● DATA EXCERPTS:
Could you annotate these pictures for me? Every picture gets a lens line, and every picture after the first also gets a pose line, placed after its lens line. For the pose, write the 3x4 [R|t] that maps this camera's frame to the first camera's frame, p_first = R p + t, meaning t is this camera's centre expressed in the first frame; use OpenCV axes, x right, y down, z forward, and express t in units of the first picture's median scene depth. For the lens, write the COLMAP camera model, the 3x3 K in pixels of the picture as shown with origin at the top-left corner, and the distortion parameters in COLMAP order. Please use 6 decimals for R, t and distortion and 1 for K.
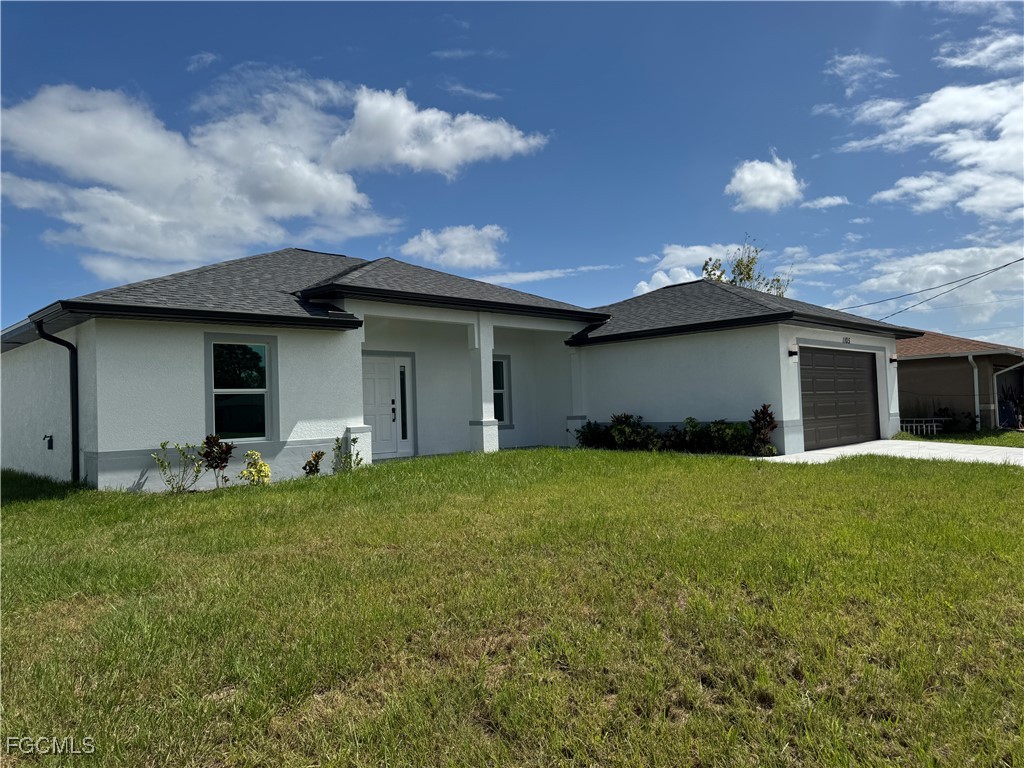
lens RADIAL K [[732.0, 0, 512.0], [0, 732.0, 384.0], [0, 0, 1]] dist [0.114545, -0.114824]
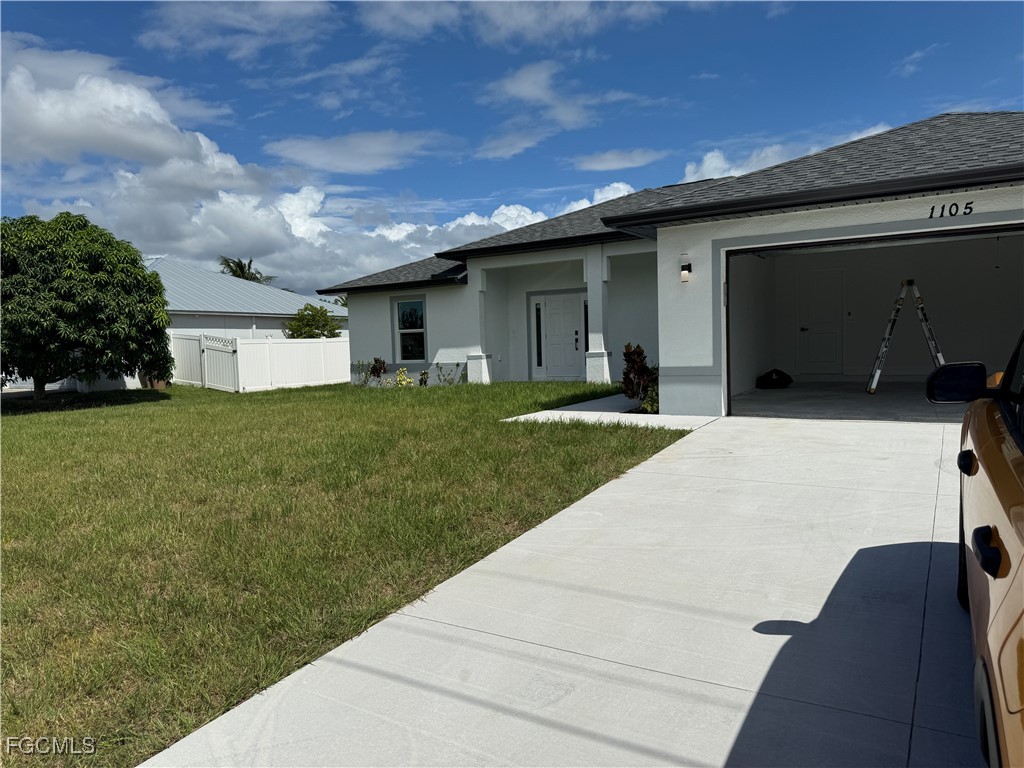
lens RADIAL K [[732.0, 0, 512.0], [0, 732.0, 384.0], [0, 0, 1]] dist [0.114545, -0.114824]
pose [[0.235739, 0.074599, -0.968949, 0.924787], [0.056061, 0.994345, 0.090194, -0.005016], [0.970198, -0.075583, 0.230224, 0.632635]]
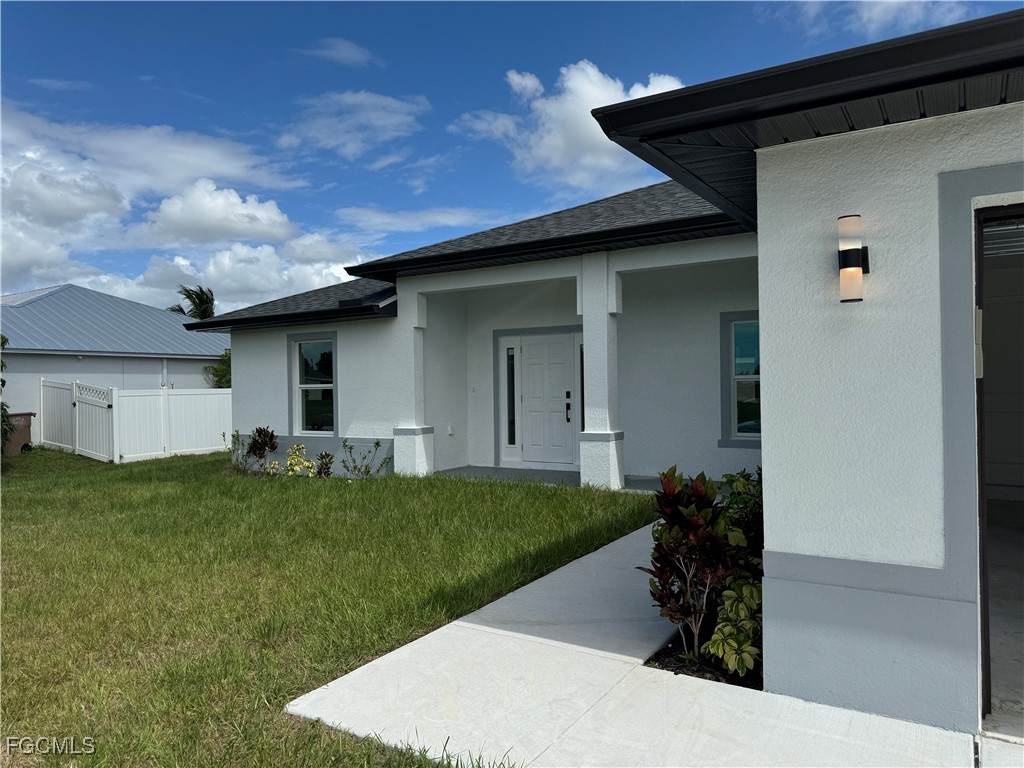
lens RADIAL K [[732.0, 0, 512.0], [0, 732.0, 384.0], [0, 0, 1]] dist [0.114545, -0.114824]
pose [[0.220959, 0.026029, -0.974936, 0.533678], [0.042884, 0.998418, 0.036375, -0.015150], [0.974340, -0.049846, 0.219493, 0.785485]]
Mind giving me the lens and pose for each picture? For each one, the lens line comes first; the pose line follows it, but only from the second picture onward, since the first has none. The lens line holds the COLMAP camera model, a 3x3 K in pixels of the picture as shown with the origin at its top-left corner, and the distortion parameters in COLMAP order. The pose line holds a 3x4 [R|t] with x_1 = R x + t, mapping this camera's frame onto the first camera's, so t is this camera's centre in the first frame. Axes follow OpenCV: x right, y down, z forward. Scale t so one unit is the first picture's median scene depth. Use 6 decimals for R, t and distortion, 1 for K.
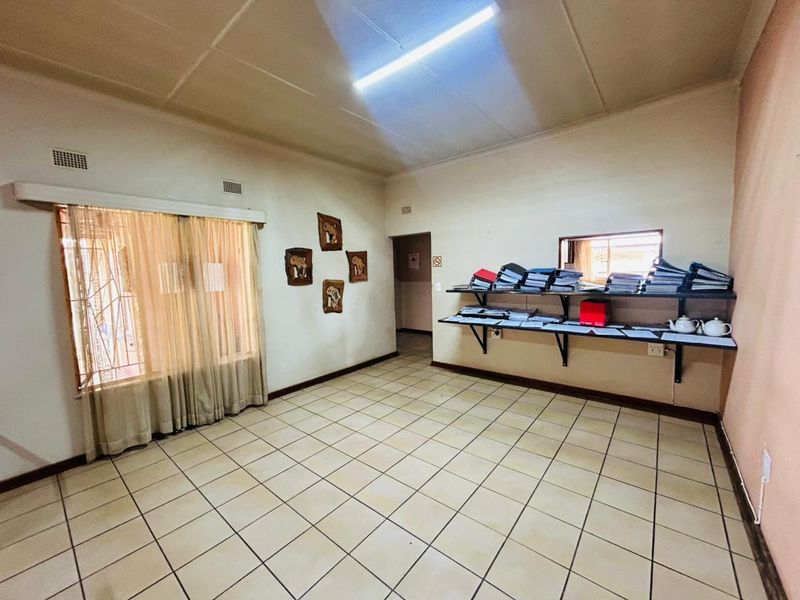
lens RADIAL K [[317.6, 0, 400.0], [0, 317.6, 300.0], [0, 0, 1]] dist [-0.000895, -0.000105]
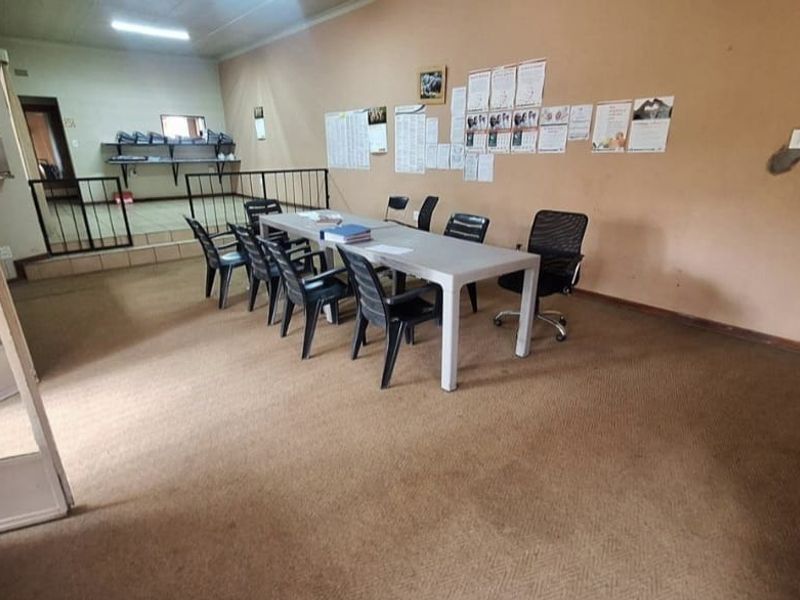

● PROBLEM STATEMENT: When you copy the records above, keep every word exact but leave out the pictures.

● ANSWER SPACE:
Could you annotate these pictures for me? Every picture gets a lens line, and every picture after the first also gets a pose line, placed after its lens line. For the pose, write the 3x4 [R|t] that maps this camera's frame to the first camera's frame, p_first = R p + t, meaning t is this camera's centre expressed in the first frame; use OpenCV axes, x right, y down, z forward, and express t in units of the first picture's median scene depth. For the lens, write the COLMAP camera model, the 3x3 K in pixels of the picture as shown with origin at the top-left corner, and the distortion parameters in COLMAP order. Please use 6 decimals for R, t and distortion and 1 for K.
lens RADIAL K [[732.0, 0, 512.0], [0, 732.0, 384.0], [0, 0, 1]] dist [0.114545, -0.114824]
lens RADIAL K [[732.0, 0, 512.0], [0, 732.0, 384.0], [0, 0, 1]] dist [0.114545, -0.114824]
pose [[0.235739, 0.074599, -0.968949, 0.924787], [0.056061, 0.994345, 0.090194, -0.005016], [0.970198, -0.075583, 0.230224, 0.632635]]
lens RADIAL K [[732.0, 0, 512.0], [0, 732.0, 384.0], [0, 0, 1]] dist [0.114545, -0.114824]
pose [[0.220959, 0.026029, -0.974936, 0.533678], [0.042884, 0.998418, 0.036375, -0.015150], [0.974340, -0.049846, 0.219493, 0.785485]]
Mind giving me the lens and pose for each picture? For each one, the lens line comes first; the pose line follows it, but only from the second picture onward, since the first has none. The lens line holds the COLMAP camera model, a 3x3 K in pixels of the picture as shown with the origin at its top-left corner, and the distortion parameters in COLMAP order. The pose line holds a 3x4 [R|t] with x_1 = R x + t, mapping this camera's frame onto the first camera's, so t is this camera's centre in the first frame. Axes follow OpenCV: x right, y down, z forward. Scale t so one unit is the first picture's median scene depth. Use 6 decimals for R, t and distortion, 1 for K.
lens RADIAL K [[317.6, 0, 400.0], [0, 317.6, 300.0], [0, 0, 1]] dist [-0.000895, -0.000105]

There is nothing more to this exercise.